For one, the FDA has never approved a gene therapy. Only one gene therapy, UniQure’s tiparvovec (Glybera), has been approved, and that’s in Europe. And as Leschly says, a controlled, randomized trial—the gold standard for scientific testing that’s often used in registration studies—isn’t an option here for a variety of reasons. Leschly isn’t disclosing exactly what Bluebird’s regulatory strategy is (“the data are going to drive it,” he says), but acknowledges that it’s one of the most important decisions the company faces moving forward.
“We’re kind of shifting our mindset to not ‘if’ we have a product in beta-thalassemia, but ‘when,’” he says. “And what that really means is, how do you now really start thinking about this data as it continues to evolve? How do you design the best pivotal study in collaboration with the agencies? We have to understand some of these details and work together to put what is absolutely the most appropriate study in place so it has the right hurdle for success. We have to make sure we do that very thoughtfully.”
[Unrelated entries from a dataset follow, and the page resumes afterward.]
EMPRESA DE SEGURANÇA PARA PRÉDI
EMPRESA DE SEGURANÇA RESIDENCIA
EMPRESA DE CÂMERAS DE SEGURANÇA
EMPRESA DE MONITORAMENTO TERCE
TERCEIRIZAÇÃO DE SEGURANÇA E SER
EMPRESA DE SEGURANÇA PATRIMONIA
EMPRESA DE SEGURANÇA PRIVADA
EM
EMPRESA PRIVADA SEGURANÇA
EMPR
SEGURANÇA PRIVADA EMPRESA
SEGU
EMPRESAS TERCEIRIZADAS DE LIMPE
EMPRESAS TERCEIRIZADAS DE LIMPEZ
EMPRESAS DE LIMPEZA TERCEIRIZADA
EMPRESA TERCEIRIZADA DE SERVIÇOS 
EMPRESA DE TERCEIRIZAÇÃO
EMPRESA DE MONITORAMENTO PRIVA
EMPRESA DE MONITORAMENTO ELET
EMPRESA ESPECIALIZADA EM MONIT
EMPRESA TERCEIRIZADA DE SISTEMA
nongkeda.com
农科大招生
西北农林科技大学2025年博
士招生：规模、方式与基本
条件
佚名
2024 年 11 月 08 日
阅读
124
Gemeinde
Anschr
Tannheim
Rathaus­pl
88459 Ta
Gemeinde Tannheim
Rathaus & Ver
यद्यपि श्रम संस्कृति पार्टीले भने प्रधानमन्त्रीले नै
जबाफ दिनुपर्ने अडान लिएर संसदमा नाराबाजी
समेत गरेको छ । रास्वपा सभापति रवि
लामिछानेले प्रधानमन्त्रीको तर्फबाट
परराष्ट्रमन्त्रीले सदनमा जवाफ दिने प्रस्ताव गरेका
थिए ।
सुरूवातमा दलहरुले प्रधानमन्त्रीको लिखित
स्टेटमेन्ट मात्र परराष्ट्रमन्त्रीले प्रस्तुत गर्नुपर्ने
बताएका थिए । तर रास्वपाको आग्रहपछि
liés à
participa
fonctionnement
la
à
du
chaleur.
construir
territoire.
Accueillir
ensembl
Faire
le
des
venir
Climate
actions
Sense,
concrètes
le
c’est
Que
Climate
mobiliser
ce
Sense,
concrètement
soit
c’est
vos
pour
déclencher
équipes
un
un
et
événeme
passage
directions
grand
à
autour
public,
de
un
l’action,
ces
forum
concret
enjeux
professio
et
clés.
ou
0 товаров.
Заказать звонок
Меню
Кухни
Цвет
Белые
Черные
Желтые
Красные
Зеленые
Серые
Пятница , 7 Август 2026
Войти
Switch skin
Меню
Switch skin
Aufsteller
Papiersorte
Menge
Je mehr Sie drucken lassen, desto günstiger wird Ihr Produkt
For those unfamiliar, gene therapy is a process by which corrective genes are transported, typically by a virus, into cells to fix a genetic defect that triggers disease. In the case of beta-thalassemia, patients inherit a faulty gene that codes for beta globin, a subunit of hemoglobin, the protein in red blood cells that carries oxygen. Without the ability to make hemoglobin, these patients get severe anemia and need frequent blood transfusions to survive. They also need iron chelation therapy to deal with the iron overload those transfusions cause; that buildup of iron often kills patients.
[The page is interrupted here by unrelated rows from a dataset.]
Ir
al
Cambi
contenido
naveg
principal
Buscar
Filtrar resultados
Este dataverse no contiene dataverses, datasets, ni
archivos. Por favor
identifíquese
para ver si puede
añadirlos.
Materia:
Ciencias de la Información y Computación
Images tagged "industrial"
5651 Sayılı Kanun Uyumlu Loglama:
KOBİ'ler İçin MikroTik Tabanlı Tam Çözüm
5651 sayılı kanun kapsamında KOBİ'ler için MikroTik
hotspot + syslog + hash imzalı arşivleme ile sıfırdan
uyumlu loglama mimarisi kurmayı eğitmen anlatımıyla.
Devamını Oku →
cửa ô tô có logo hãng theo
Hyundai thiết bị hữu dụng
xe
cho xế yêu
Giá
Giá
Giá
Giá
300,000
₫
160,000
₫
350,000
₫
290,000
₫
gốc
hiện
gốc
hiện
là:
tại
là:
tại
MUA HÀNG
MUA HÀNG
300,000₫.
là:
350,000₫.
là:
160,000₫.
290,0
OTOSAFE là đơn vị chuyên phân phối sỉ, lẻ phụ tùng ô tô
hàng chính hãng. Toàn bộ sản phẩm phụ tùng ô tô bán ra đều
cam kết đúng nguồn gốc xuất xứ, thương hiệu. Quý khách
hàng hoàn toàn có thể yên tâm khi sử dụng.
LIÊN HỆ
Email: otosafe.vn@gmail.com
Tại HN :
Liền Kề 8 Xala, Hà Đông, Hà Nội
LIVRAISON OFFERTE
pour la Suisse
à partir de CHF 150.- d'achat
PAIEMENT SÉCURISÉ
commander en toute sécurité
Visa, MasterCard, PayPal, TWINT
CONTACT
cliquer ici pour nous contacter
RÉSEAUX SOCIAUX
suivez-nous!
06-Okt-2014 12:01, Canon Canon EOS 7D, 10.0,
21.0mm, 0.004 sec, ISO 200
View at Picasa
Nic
About 15,000 people in the U.S. and Europe and 280,000 worldwide are estimated to be living with the disorder, and a majority of them have beta-thalassemia major, the severe form, according to Bluebird.
The only cure for beta-thalassemia is a bone marrow transplant, but less than 25 percent of patients are eligible for them, they’re only offered to children, and the procedure is risky. LentiGlobin is supposed to essentially mimic the effects of a bone marrow transplant and restart hemoglobin production, but without the donor-matching limitations and safety risks.
The company takes stem cells harvested from a patient’s bone marrow. Then it uses HIV viruses that have been genetically modified to be harmless to insert a healthy version of the beta-globin gene into them. Those cells are then grown in a culture, and infused back into the patient in a one-time procedure. The cells then head to the bone marrow and divide, giving rise to more cells with the correct gene—and therefore, eventually (in theory) normal levels of hemoglobin.
Bluebird also recently enrolled a single patient with sickle cell disease, another inherited disorder caused by abnormal hemoglobin that causes red blood cells to become distorted into a sickle-like shape, causing pain, organ damage, and other potentially fatal complications. It’s a potentially huge opportunity for Bluebird. About 250,000 to 300,000 people globally are born with the disease every year, and some 20 million to 25 million currently live with it, according to the company (by comparison, 40,000 people every year are born with the serious form of beta-thalassemia). And like beta-thalassemia, the only curative treatment is a bone marrow transplant. Most treatments just alleviate the pain and other complications of the disorder.
Bluebird doesn’t have much of an update here though. It dosed the first sickle cell patient—the first ever to be given gene therapy—in October, and Leschly says it’s too early to draw any conclusions about the therapy’s effectiveness. That’s certain to be one of the most closely watched biotech stories over the next year or so.
“I honestly could not imagine exiting 2014 with any more exciting data,” Leschly says.